- Opening Delimiter -

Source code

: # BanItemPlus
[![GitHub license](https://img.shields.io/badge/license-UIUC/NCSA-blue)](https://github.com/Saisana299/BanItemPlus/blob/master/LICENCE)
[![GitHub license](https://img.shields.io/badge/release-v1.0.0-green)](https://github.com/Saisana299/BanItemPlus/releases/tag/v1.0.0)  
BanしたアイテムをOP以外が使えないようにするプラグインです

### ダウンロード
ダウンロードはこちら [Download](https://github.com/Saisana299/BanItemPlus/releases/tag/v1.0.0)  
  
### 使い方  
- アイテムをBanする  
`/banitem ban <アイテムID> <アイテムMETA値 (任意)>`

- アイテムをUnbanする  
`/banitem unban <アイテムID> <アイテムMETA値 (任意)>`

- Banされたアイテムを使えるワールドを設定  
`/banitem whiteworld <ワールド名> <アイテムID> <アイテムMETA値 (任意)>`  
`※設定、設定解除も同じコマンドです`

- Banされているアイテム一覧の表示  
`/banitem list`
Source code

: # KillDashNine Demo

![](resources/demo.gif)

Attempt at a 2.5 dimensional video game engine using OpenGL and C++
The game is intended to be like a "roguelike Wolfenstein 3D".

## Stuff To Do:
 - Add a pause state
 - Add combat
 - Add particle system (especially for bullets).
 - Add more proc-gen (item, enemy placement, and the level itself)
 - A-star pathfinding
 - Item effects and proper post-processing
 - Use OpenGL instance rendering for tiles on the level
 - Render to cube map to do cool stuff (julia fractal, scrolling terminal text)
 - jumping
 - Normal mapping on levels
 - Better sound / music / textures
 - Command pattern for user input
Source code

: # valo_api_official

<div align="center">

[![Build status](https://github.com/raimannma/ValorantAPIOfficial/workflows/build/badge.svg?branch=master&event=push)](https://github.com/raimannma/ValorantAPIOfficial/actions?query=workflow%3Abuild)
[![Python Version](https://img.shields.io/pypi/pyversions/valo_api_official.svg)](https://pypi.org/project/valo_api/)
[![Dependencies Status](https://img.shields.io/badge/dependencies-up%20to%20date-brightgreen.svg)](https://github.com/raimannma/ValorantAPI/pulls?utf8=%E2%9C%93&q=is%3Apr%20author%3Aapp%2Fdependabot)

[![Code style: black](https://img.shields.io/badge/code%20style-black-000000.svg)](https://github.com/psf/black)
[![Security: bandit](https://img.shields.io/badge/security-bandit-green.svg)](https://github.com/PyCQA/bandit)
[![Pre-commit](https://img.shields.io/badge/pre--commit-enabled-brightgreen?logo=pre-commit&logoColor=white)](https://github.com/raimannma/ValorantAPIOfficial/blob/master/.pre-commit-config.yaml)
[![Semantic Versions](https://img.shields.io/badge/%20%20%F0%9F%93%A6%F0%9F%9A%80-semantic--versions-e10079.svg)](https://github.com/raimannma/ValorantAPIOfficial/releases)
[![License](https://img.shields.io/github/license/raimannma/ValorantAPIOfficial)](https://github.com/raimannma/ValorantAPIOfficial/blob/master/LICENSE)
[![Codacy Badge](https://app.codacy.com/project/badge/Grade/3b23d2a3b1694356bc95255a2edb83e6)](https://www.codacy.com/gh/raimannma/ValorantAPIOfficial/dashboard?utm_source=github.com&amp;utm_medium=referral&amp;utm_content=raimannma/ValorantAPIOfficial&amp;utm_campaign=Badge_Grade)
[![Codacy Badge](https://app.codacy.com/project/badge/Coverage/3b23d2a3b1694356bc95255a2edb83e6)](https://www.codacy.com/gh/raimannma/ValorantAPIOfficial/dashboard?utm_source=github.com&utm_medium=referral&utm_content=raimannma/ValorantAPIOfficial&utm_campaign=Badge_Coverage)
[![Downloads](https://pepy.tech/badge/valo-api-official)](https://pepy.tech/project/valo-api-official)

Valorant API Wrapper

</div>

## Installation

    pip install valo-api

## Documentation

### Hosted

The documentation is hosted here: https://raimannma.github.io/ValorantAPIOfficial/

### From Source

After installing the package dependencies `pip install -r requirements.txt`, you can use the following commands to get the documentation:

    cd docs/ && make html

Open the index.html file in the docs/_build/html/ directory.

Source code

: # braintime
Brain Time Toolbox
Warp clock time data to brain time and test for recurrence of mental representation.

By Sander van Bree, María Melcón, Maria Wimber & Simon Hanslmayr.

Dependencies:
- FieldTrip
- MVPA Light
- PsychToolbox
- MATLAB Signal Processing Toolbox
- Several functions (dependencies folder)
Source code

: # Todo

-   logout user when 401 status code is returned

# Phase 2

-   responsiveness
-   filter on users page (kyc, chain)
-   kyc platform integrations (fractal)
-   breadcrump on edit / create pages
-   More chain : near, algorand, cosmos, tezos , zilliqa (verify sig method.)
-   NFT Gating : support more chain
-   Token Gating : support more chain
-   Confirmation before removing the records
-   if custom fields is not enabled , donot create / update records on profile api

- Closing Delimiter -

In the lines above, find the word "Gating" and copy every line it occurs in.

-   NFT Gating : support more chain
-   Token Gating : support more chain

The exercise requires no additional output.